Goal of the exercise
Using the notebook code about host nations reaching the semi-finals, decide whether each statement agrees with it: 1. The bar chart's title is set to "Host in Final Four." 2. The figure is created with three columns of subplots. 3. The pie chart begins at an angle of 90. Answer yes or no for each and quote the deciding words.

Quoted passage
########

Does The Host Nation Reach The Semi-Finals (Final Four)?

In [None]:
index2  = hist_worldcup['Host_Final_Four'].value_counts().index.tolist()
value2 = hist_worldcup['Host_Final_Four'].value_counts().values.tolist()

In [None]:
palette=['firebrick','yellow']

fig, ax= plt.subplots(nrows=1, ncols=2,figsize=(16,8))

sns.countplot(ax=ax[0],x=wc['Host_Final_Four'],palette=palette,linewidth=2.5, edgecolor=".2")
ax[0].set_title('Host in Final Four',size=20,weight='bold')
ax[0].spines[['right', 'top', 'left','bottom']].set_visible(False)
ax[0].set_ylabel(None)
ax[0].set_xlabel(None)
ax[0].tick_params(labelleft=False, left=False,labelsize=14)
for i in ax[0].containers:
    ax[0].bar_label(i,fontsize=15);
    
plt.pie(value2, labels = index2, autopct='%.0f%%' ,colors=['yellow','firebrick'],wedgeprops={"edgecolor":"0",'linewidth': 2.5,
                    'antialiased': True},startangle=90,textprops={'fontsize': 20})

########

Stored rows
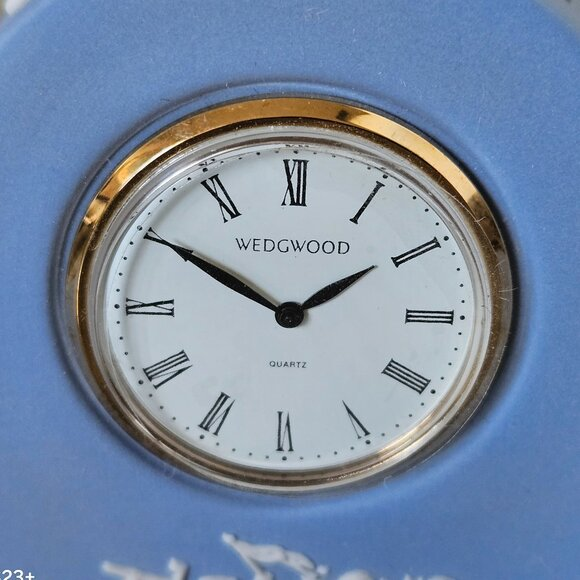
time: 1:50
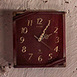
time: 2:05
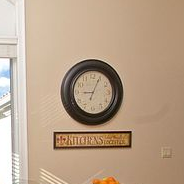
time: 9:04
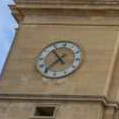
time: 10:36
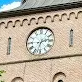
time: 2:33
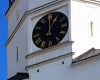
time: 1:00
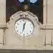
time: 12:02
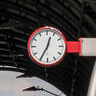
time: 12:34
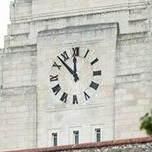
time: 11:52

########

The completed task
1. Yes: "ax[0].set_title('Host in Final Four',size=20,weight='bold')"
2. No: "ncols=2"
3. Yes: "startangle=90"